Droga krzyżowa z bł. Bronisławem Markiewiczem

facebook twitter

30-03-2022

Wszechmocny i potężny Boże, Ty pragniesz, aby człowiek składał Tobie codziennie dar swojej pracy i wykorzystywanych talentów, radości i smutków, osiągnięć i niepowodzeń. Dar z wszystkiego – cokolwiek otrzymał od Ciebie. Jako duchowi synowie i czciciele bł. ks. Bronisława Markiewicza, pragniemy Tobie, Boże, złożyć dar Męki Twego Syna, posługując się jego zapiskami duchowymi.

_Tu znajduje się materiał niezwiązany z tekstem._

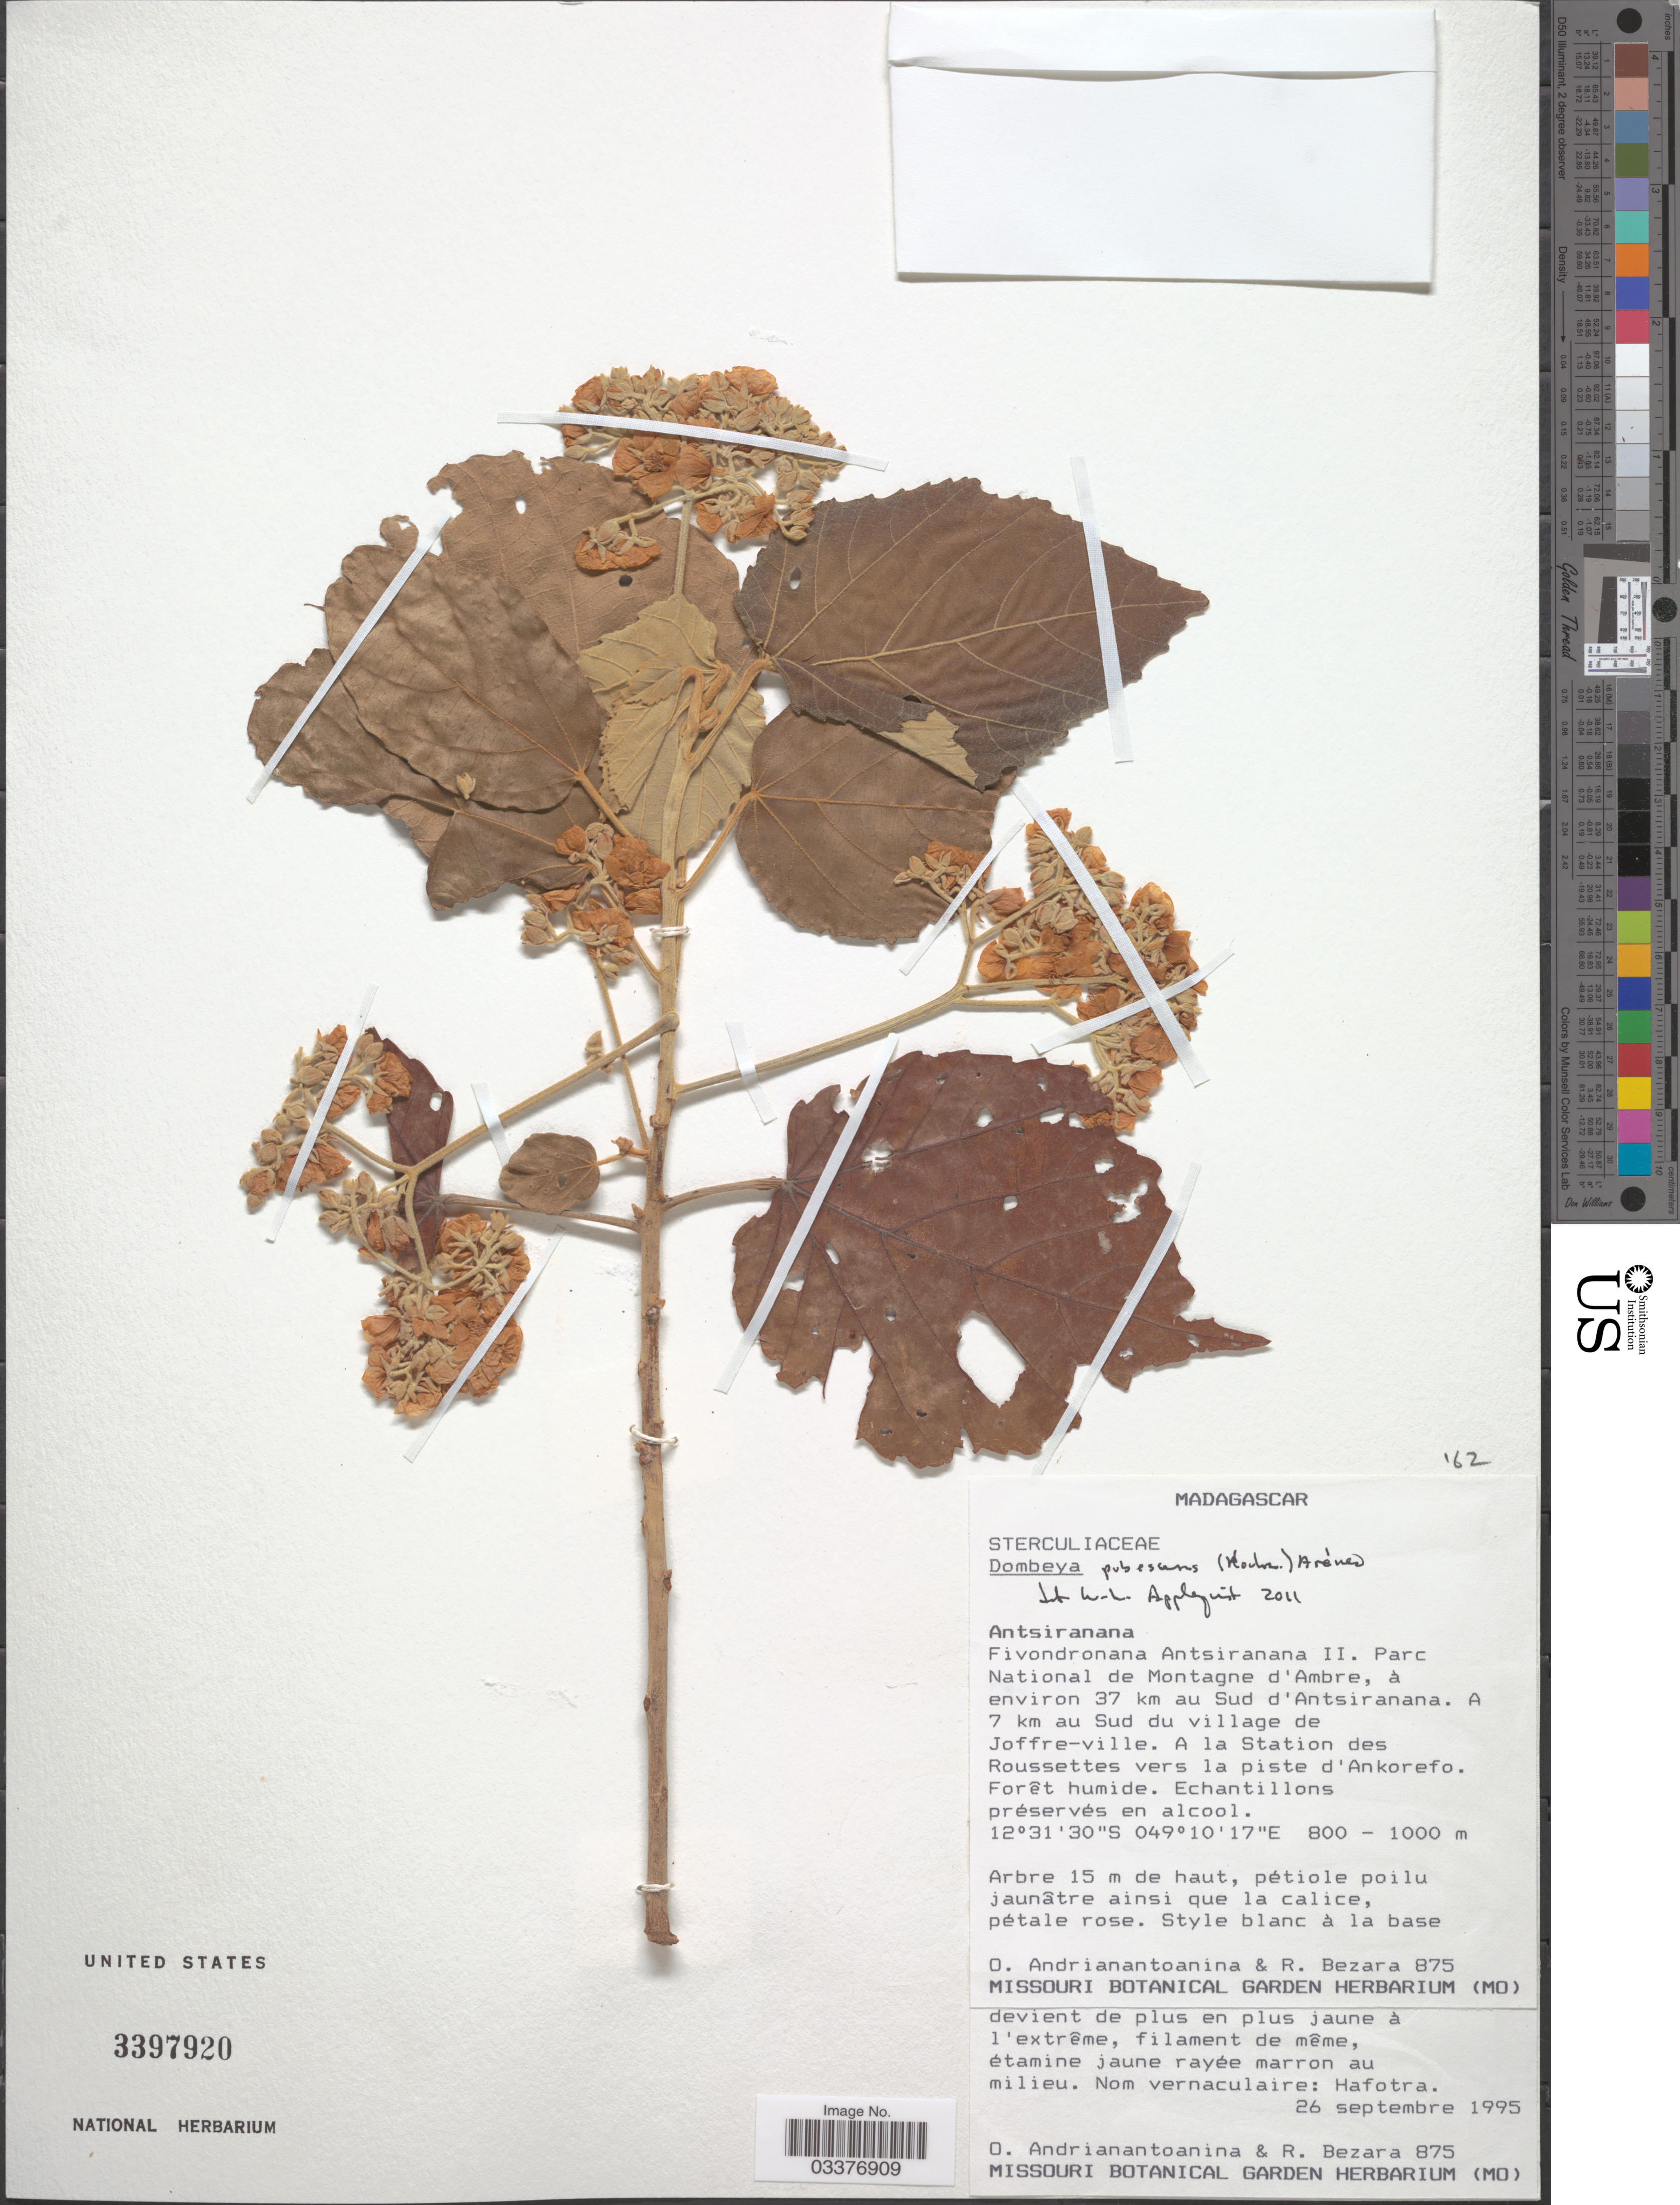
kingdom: Plantae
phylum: Tracheophyta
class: Magnoliopsida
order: Malvales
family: Malvaceae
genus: Dombeya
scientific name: Dombeya pubescens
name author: (Hochr.) Arènes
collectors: O. Andrianantoanina & R. Bezara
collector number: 875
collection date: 1995-09-26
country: Madagascar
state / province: Diana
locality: Fivondronana Antsiranana II. Parc National de Montagne d'Ambre, à environ 37 km au Sud d'Antsiranana. A 7 km au Sud du village de Joffre-ville. A la Station des Roussettes vers la piste d'Ankorefo.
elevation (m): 800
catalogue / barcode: US 3397920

Założyciel michalickich zgromadzeń zakonnych pozostaje dla nas wszystkich niedościgłym wzorem kapłańskiej gorliwości i perłą pokory, dziękujemy Ci za dar jego życia i posługiwania zwłaszcza najuboższym dzieciom i młodzieży. Panie! Niech dotrze przed Twoje święte Oblicze nasza wdzięczność i dziękczynienie za dar beatyfikacji ks. Bronisława Markiewicza. Jeśli wolą Twoją jest, aby bł. Bronisław został kanonizowany, racz udzielić nam tego daru, a z nim głębszego umiłowania swojego powołania i większej gorliwości w służbie powierzonego nam Ludu Bożego.

STACJA I:  WYROK

„Powołuje mnie Król Najświętszy pod rozkazy swoje do boju. Dzięki Mu nieskończone, że raczył wejrzeć na mnie grzesznika nędznego. Oddaję się Mu na służbę najzupełniejszą, w głodzie, chłodzie, upaleniu, w ciężkościach i prześladowaniu wszelkim. Czym będę więcej utrapiony w tej służbie, tym większy dla mnie zysk. Czym większe ubóstwo i niedostatek tym lepiej, czym większa pogarda, tym zaszczytniej dla mnie – bo to dla Boga najdoskonalszych przymiotów, dla Dobroci samej, która tyle mi uczyniła”.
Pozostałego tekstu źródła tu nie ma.